(TEXT PROVIDED Opens)

Alexander Kluge: Temple of the Scapegoat—Opera Stories, translated by Isabel Fargo Cole, Donna Stonecipher Nathaniel McBride, Wieland Hoban, Martin Chalmers & Martin Brady. New York: New Directions, 2018.
Alexander Kluge: The Air Raid on Halberstadt on 8 April 1945, translated by Martin Chalmers. Chicago: Seagull Books, 2022 [2008].
Alexander Kluge, Gerhard Richter: December, 39 Stories, 39 Pictures, translated by Martin Chalmers. Chicago: Seagull Books, 2021 [2010].
When you hear the phrase New German Cinema — Das Neue Kino — you wouldn’t be faulted for thinking of Werner Herzog, Wim Wenders, and Rainer Werner Fassbinder. Their films have been proliferating since the 60s.
Lesser known, however, is the man who was the movement’s ideological leader, Alexander Kluge. Kluge started out as an assistant to Fritz Lang, and joined the post-’68 wave of challenging and politically charged movies. He also published scholarship with the sociologist Oskar Negt, which has made him a necessary point of reference in the field of postwar aesthetics and critical theory.

(TEXT PROVIDED Closes)
(SUPPLIED INFORMATION Opens)

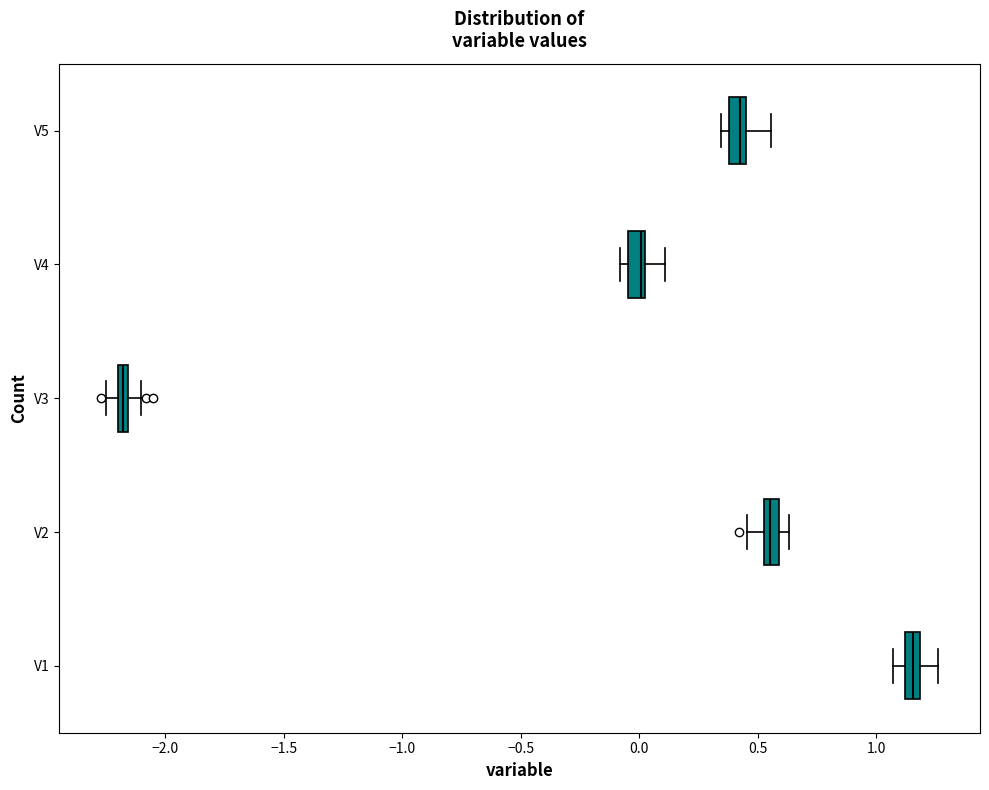

Where does the left whisker of the box for V2 end on the x-axis? The values are not printed on the chart, so give them approximately, as read against the axis.

0.45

(SUPPLIED INFORMATION Closes)

JOB 1 ▸
List the titles of the three books given at the top of the text on Alexander Kluge.
JOB 2 ▸
From the text on Alexander Kluge, copy everything from "Alexander Kluge: Temple" down to "Books, 2021 [2010].".
The data comes from a different source than the text on Alexander Kluge.

EXERCISE ANSWER 1 ▸
- Temple of the Scapegoat—Opera Stories
- The Air Raid on Halberstadt on 8 April 1945
- December, 39 Stories, 39 Pictures

EXERCISE ANSWER 2 ▸
Alexander Kluge: Temple of the Scapegoat—Opera Stories, translated by Isabel Fargo Cole, Donna Stonecipher Nathaniel McBride, Wieland Hoban, Martin Chalmers & Martin Brady. New York: New Directions, 2018.
Alexander Kluge: The Air Raid on Halberstadt on 8 April 1945, translated by Martin Chalmers. Chicago: Seagull Books, 2022 [2008].
Alexander Kluge, Gerhard Richter: December, 39 Stories, 39 Pictures, translated by Martin Chalmers. Chicago: Seagull Books, 2021 [2010].